Ich denke, dass die Vorgaben der Bundesnetzagentur nicht der Engpass für das teilautonome oder autonome Fahren sind. Vielmehr sind hier zusätzliche technische Entwicklungen und Standardisierungen nötig. Insofern sollten die Vorgaben für den Zeitraum bis 2024 ausreichen.
Ganz grundsätzlich: wozu wird das Internet an jeder sprichwörtlichen Milchkanne überhaupt gebraucht?

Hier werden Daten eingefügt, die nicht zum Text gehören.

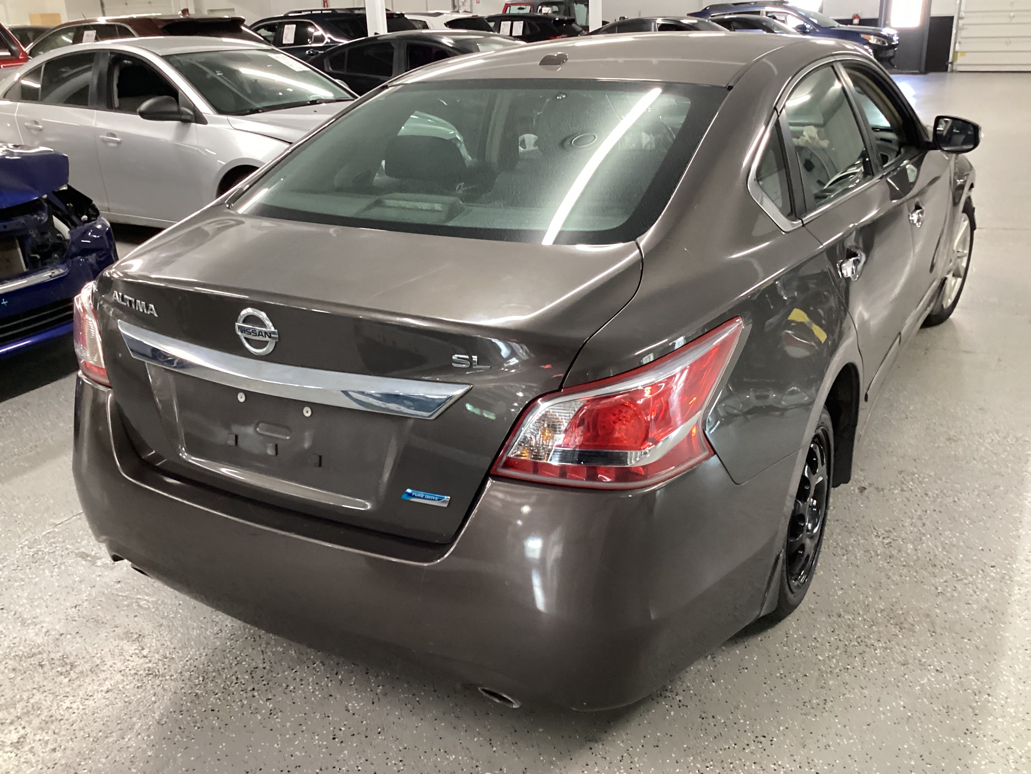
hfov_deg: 58.4
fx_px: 923
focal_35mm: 31
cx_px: 516
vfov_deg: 45.4
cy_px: 387
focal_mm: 3.3
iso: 320
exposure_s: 1/50
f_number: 2.4
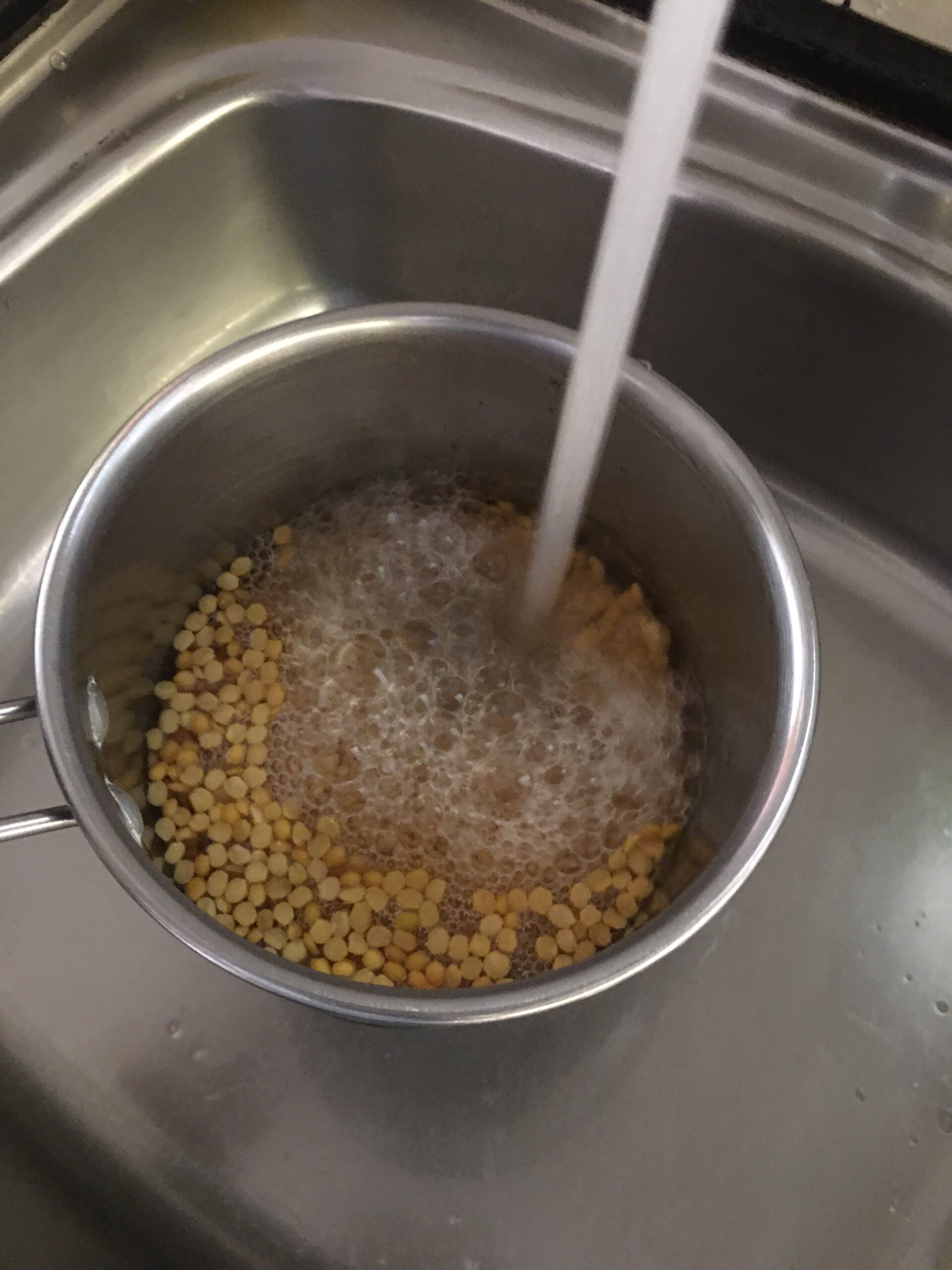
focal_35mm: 29
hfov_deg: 48.2
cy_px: 635
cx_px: 476
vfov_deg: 61.7
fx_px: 1063
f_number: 2.2
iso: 125
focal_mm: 4.15
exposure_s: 1/4
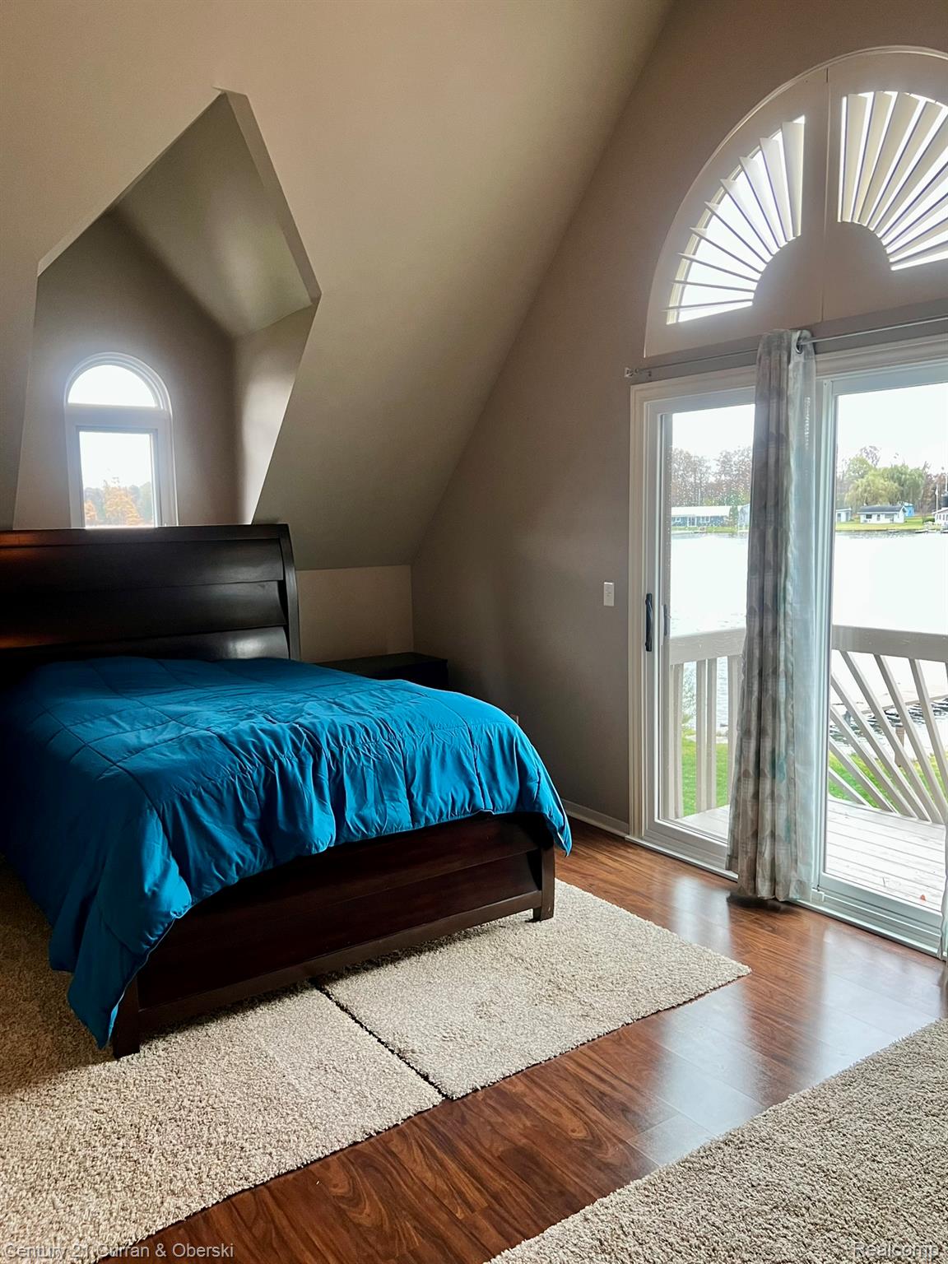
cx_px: 474
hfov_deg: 53.1
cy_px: 632
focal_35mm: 26
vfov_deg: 67.3
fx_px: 949
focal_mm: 5.7
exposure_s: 1/60
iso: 200
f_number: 1.5
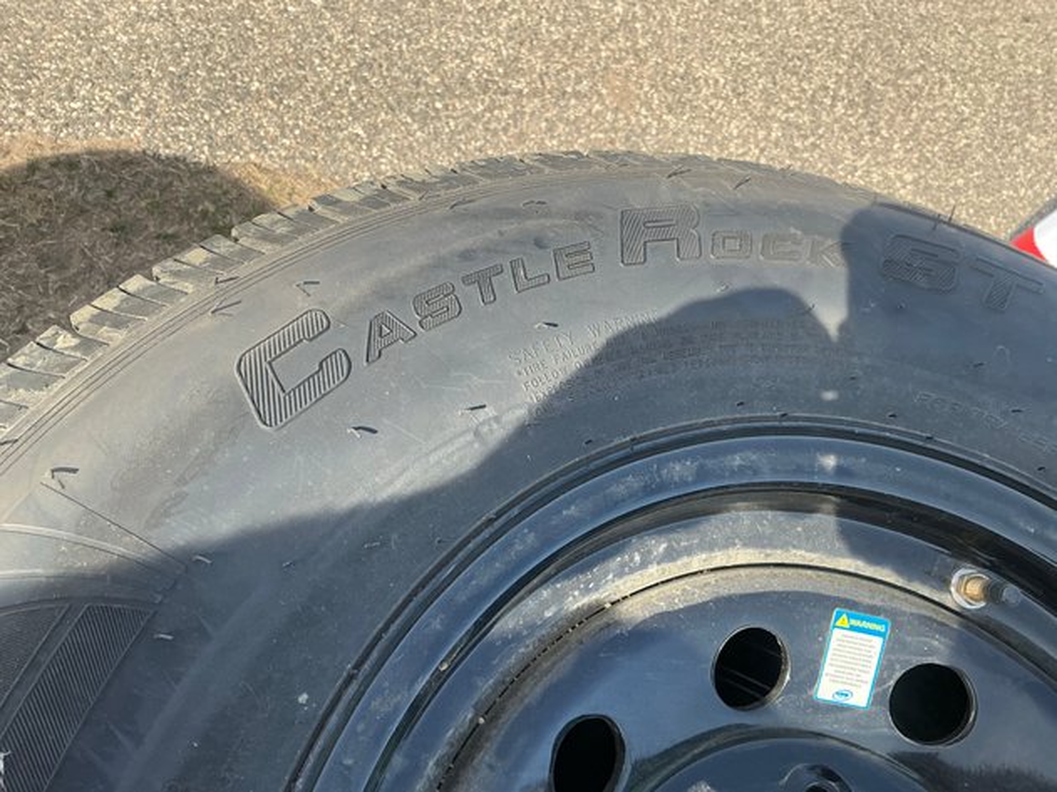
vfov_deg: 49.7
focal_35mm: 28
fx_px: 855
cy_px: 396
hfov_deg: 63.5
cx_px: 528
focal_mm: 3
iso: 25
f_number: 1.8
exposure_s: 1/562
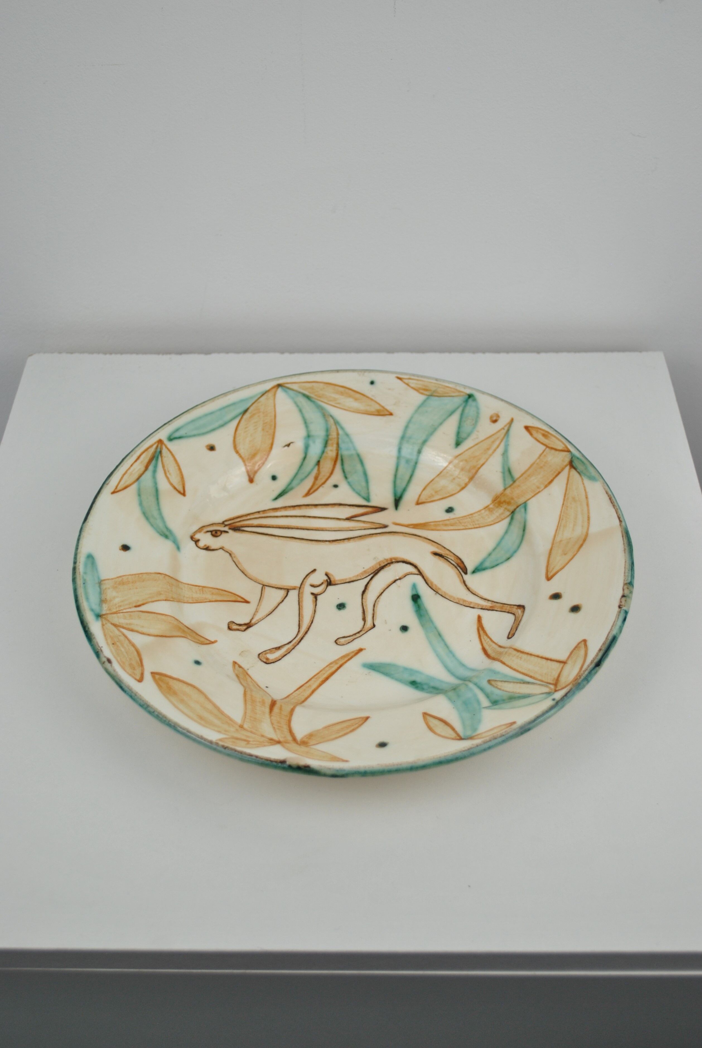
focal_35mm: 42
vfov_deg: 46.4
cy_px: 524
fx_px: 1225
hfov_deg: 32.0
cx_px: 351
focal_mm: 28
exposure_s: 1/200
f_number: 4.5
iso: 200
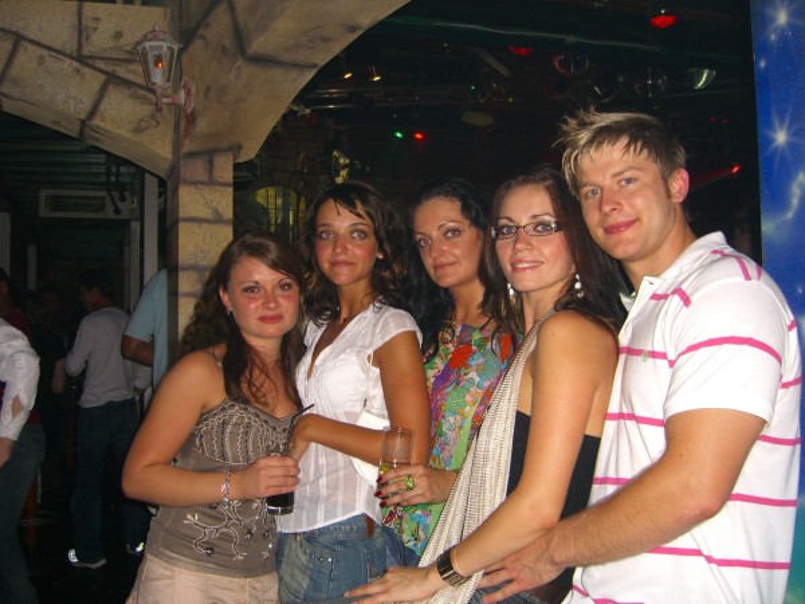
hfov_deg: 49.0
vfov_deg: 37.7
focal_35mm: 38
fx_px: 884
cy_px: 302
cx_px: 402
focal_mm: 7.9
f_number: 2.8
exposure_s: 1/60
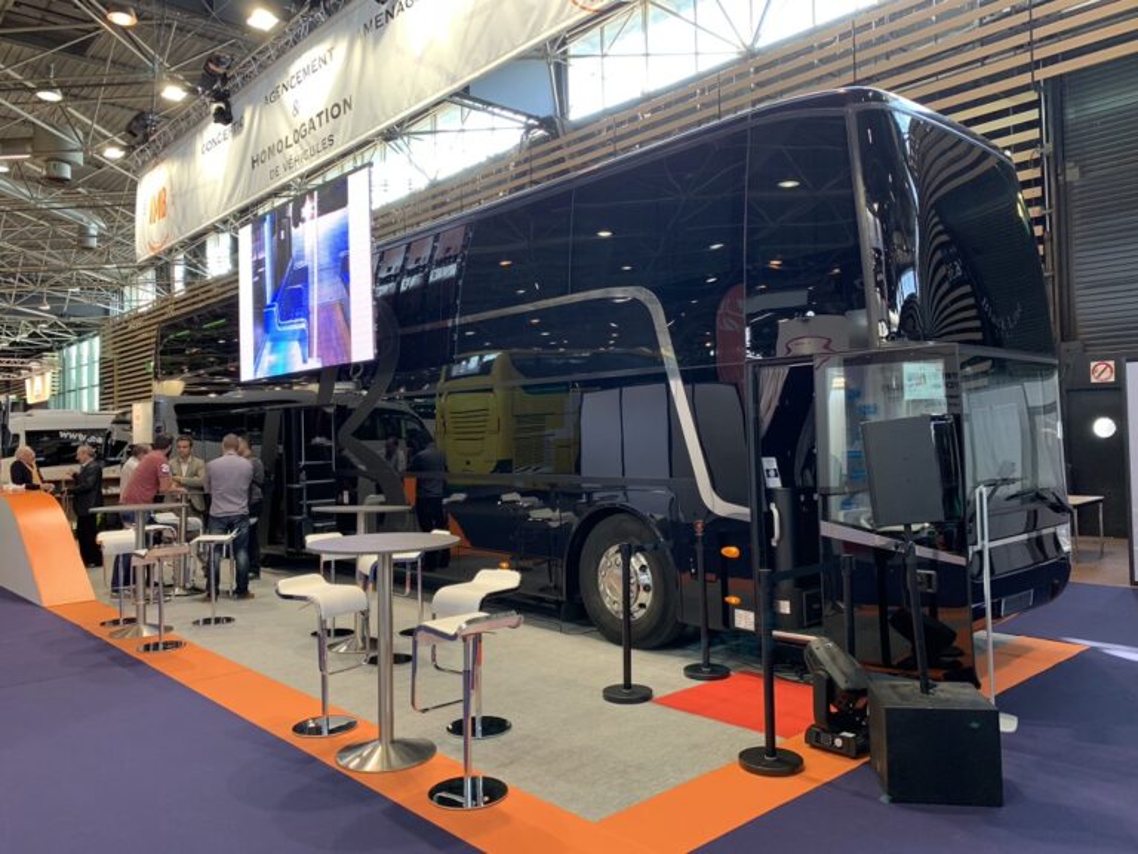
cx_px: 569
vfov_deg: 53.1
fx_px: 855
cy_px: 427
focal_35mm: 26
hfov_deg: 67.3
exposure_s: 1/50
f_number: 1.8
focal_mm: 4.25
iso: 64
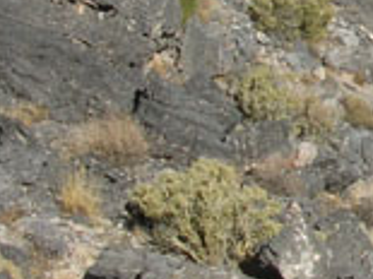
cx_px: 667
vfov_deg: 8.1
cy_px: -25
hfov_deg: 10.3
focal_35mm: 181
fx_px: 1949
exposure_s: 1/447
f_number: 5.6
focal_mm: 5.8
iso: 50
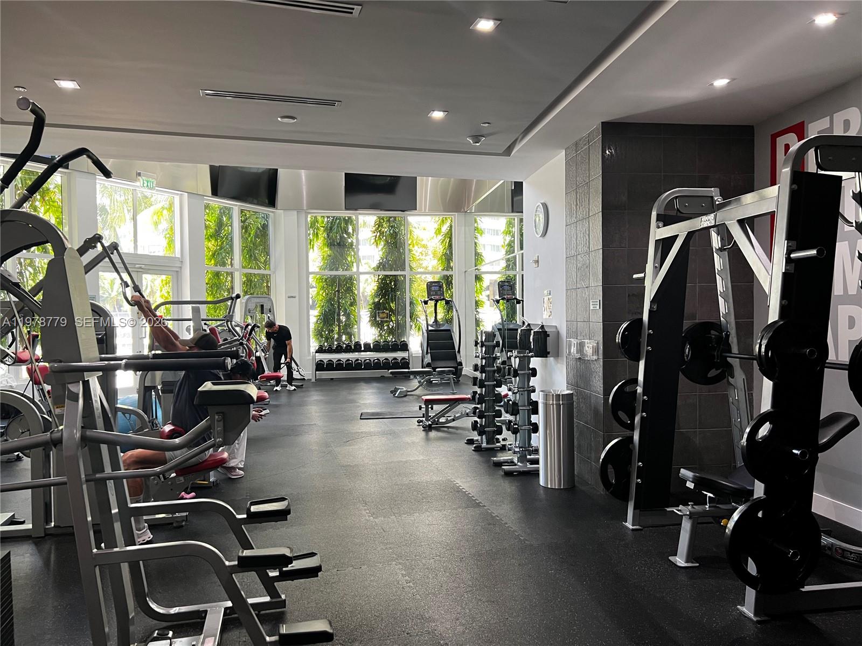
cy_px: 323
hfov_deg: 67.3
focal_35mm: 26
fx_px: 647
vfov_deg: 53.1
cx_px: 431
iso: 100
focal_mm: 5.7
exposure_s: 1/60
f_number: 1.5
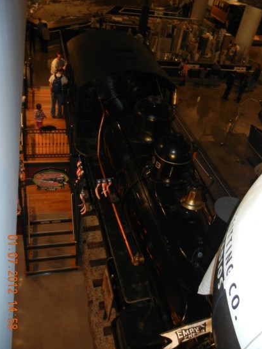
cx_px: 127
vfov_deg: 55.3
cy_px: 161
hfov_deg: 43.0
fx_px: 333
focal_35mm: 33
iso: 400
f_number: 3.5
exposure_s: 1/30
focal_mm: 5.4
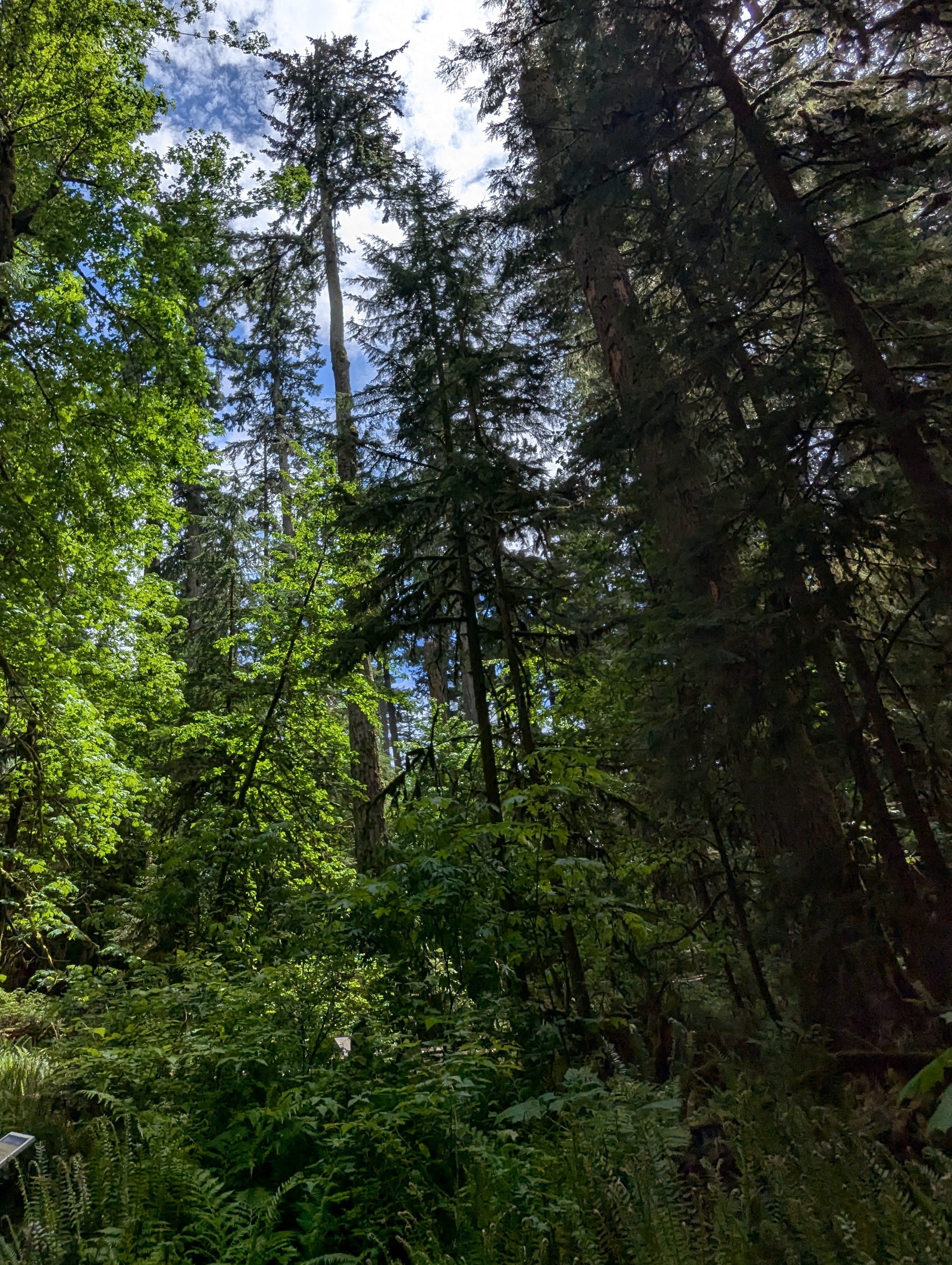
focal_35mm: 22
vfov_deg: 75.4
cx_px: 345
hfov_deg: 60.2
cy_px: 501
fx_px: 805
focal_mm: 2.35
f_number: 2.2
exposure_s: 1/2817
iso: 42
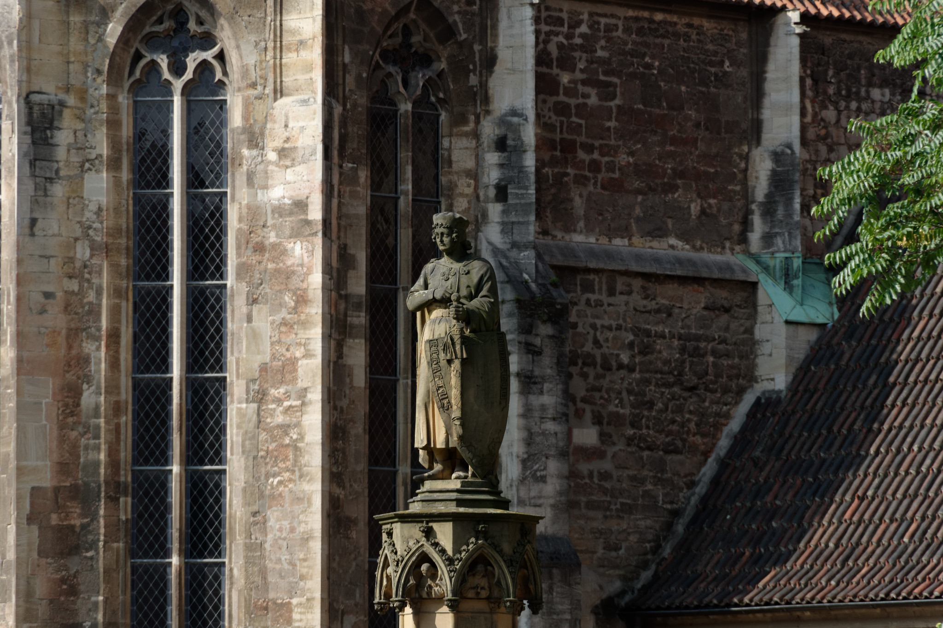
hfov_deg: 10.2
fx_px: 5290
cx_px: 472
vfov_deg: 6.8
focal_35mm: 202
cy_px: 314
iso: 400
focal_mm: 135
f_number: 8
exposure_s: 1/250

Hier handelt es sich um eine politische Forderung. Ich meine, dass ein breitbandiger Zugang zum Internet an jeder Milchkanne von privatwirtschaftlichen Unternehmen deshalb nicht angeboten werden wird, weil die Zahl und Zahlungsbereitschaft der Nachfrager nicht ausreichen, um die Kosten eines derartigen Angebots zu decken. Wenn der Staat an jeder Milchkanne Internet haben will, dann muss er selbst dafür die Finanzmittel bereitstellen und es entsprechend direkt subventionieren. Allerdings hat mir bislang kein Politiker eine hinreichend konkrete Begründung dafür geliefert, warum Internet an jeder Milchkanne als Teil der Daseinsvorsorge nach Abwägung von Nutzen-Kosten-Gesichtspunkten staatlich erzwungen werden muss.